==== Supplied text

Home \ Methods \ Key Considerations for Practitioners

 

Impact assessment practitioners often struggle with three inter-related and difficult challenges – establishing a viable counterfactual, attributing the impact of a particular research output, and coping with long and unpredictable lag times. This section discusses these challenges and provides links to more detailed sources on these topics.

 

The Counterfactual

The counterfactual, or the forecasted course of events that would have taken place in the absence of the research output assessed (i.e. the “without” scenario), is the analytical core of an impact assessment. Every epIA is premised on this element, as the “impact” is derived from the difference between observed events and the counterfactual. If the counterfactual is unrealistic, the results of an impact assessment are of little credibility.

========

● **Work request 1**:
Answer from the passage on impact assessment:
(a) What three challenges do impact assessment practitioners often struggle with?
(b) What other name does the passage give the counterfactual in parentheses?
(c) What is the "impact" derived from?
The passage and the entries have nothing to do with each other.

==== Source information

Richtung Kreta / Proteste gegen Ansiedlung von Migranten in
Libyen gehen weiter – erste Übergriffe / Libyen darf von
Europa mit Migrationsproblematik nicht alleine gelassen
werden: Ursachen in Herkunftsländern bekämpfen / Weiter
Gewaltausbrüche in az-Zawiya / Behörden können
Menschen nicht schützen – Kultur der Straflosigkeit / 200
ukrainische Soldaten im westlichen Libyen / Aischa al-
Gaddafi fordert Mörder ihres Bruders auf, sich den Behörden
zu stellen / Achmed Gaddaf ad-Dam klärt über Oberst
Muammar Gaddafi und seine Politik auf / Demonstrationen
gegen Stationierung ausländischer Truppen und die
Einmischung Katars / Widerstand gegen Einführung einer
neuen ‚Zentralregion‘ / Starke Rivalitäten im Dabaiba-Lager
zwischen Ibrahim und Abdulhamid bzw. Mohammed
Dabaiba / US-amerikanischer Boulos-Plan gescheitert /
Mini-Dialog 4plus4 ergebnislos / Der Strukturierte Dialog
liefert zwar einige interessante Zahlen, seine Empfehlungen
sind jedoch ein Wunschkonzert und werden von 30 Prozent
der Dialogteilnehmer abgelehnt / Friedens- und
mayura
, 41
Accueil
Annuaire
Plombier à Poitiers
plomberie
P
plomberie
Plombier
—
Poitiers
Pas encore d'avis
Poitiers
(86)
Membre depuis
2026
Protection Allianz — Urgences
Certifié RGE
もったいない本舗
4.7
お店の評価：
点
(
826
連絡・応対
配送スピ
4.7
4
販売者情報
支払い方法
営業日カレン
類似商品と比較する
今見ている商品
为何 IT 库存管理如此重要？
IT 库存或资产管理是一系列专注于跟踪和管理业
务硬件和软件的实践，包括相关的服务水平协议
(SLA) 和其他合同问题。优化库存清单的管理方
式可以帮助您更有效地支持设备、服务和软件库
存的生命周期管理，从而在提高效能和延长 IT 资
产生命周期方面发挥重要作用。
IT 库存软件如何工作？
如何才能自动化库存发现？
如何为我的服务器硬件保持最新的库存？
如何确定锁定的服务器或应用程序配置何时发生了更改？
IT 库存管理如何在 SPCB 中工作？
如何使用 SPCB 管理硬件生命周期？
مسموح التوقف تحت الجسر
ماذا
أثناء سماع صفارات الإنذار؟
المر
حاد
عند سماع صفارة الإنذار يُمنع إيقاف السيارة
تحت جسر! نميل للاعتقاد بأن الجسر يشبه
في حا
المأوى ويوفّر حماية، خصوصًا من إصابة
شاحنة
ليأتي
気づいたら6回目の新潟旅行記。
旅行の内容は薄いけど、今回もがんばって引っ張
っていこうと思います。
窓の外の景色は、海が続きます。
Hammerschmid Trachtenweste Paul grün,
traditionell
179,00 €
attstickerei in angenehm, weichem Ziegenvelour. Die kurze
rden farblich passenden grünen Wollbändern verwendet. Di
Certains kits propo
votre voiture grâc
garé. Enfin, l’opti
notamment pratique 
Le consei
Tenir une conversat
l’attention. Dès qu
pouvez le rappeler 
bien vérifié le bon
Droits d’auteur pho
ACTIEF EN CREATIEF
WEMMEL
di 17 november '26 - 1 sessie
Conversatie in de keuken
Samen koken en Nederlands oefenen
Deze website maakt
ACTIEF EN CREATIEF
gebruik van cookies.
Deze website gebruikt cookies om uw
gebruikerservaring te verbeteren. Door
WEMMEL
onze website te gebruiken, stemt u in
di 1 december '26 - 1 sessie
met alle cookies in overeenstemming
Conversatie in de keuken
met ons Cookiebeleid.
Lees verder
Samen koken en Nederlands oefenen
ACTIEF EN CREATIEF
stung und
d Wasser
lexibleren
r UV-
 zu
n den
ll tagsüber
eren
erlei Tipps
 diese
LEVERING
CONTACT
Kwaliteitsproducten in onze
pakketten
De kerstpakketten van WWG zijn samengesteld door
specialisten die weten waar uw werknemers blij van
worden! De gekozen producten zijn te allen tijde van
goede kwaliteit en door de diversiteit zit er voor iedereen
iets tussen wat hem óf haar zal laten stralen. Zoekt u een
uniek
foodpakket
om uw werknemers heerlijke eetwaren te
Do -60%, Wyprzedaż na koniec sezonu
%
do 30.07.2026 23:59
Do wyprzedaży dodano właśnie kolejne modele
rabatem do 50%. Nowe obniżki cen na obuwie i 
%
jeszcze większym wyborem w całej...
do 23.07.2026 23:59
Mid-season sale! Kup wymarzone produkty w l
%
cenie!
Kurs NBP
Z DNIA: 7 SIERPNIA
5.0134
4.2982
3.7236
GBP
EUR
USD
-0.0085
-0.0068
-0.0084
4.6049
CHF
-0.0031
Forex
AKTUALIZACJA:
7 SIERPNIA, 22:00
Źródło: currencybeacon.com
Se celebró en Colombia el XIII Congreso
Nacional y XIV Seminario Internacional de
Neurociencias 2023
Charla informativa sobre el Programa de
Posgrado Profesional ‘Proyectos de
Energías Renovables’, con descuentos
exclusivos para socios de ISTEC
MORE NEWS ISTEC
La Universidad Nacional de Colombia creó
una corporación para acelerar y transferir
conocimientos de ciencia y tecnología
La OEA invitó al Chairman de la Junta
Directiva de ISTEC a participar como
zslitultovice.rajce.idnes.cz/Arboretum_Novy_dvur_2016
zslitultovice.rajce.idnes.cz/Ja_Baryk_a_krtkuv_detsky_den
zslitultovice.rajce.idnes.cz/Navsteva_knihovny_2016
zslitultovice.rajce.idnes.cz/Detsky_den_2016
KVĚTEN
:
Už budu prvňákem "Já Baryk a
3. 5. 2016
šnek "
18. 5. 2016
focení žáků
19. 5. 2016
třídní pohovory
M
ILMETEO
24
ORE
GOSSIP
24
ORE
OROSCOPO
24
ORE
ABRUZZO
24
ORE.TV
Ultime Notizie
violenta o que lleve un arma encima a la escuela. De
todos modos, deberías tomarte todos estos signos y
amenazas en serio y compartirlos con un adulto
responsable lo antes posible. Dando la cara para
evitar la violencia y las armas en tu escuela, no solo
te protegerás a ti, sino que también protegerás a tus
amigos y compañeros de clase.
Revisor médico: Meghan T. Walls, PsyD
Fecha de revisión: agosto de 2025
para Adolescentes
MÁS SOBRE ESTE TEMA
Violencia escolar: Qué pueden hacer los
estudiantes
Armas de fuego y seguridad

========

● **Work request 2**: Copy out the lines of the entries, starting with the first line and going on through the line with "werden: Ursachen in".

● **Final answer 1**:
(a) Establishing a viable counterfactual, attributing the impact of a particular research output, and coping with long and unpredictable lag times.
(b) The "without" scenario.
(c) The difference between observed events and the counterfactual.

● **Final answer 2**:
Richtung Kreta / Proteste gegen Ansiedlung von Migranten in
Libyen gehen weiter – erste Übergriffe / Libyen darf von
Europa mit Migrationsproblematik nicht alleine gelassen
werden: Ursachen in Herkunftsländern bekämpfen / Weiter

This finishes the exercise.